Across Southeast Asia, Long COVID Haunts Pandemic Survivors

A digital hand-drawn illustration showing a man sitting on a hospital cot in a quarantine centre. He wears a hospital gown and holds a mobile phone in his hands. A large beam of light shines from the phone, illuminating his torso and spreading out behind him to show a stylised screenshot of a Facebook support group for COVID long-haulers. In the beam of light, two other people emerge; a woman in a long-sleeved dark red shirt with a nasal oxygen tube connected to an unseen oxygen tank, and a man in glasses, a grey hoodie and a light blue shirt. The man reaches out to grasp the woman’s hand. The rest of the quarantine centre not illuminated by the light beam is depicted in shades of grey.

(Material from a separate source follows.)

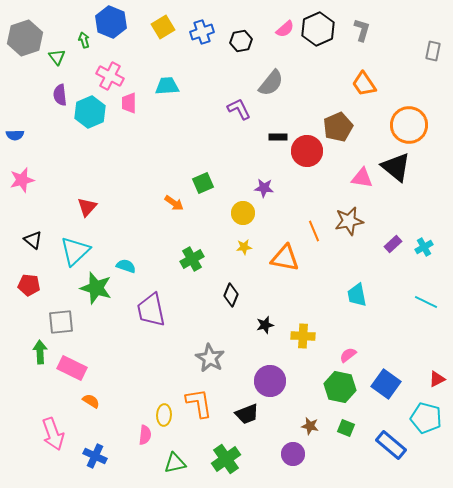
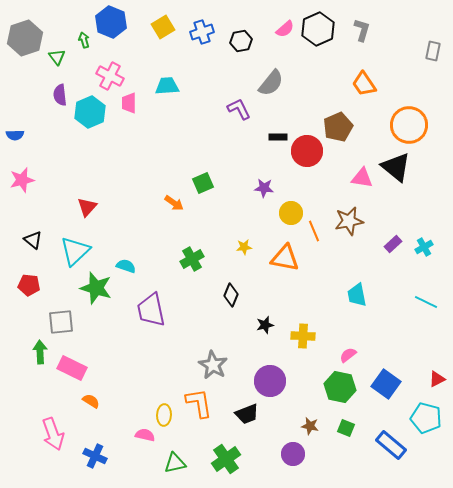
yellow circle at (243, 213): moved 48 px right
gray star at (210, 358): moved 3 px right, 7 px down
pink semicircle at (145, 435): rotated 84 degrees counterclockwise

In March 2020, life insurance salesperson Juno Simorangkir was trying not to think about the possibility of dying. 

He tested positive for COVID-19 on 13 March, after several days of fever, body aches and loss of smell and taste. He soon had to stop working, and like much of the world, he was stricken by panic.

But unlike most people who have contracted and survived COVID-19, Simorangkir has not fully recovered. Four visits to two separate specialists saw him hospitalised for nine days before winding up in a state-run quarantine centre in Jakarta, where he spent a month developing new symptoms.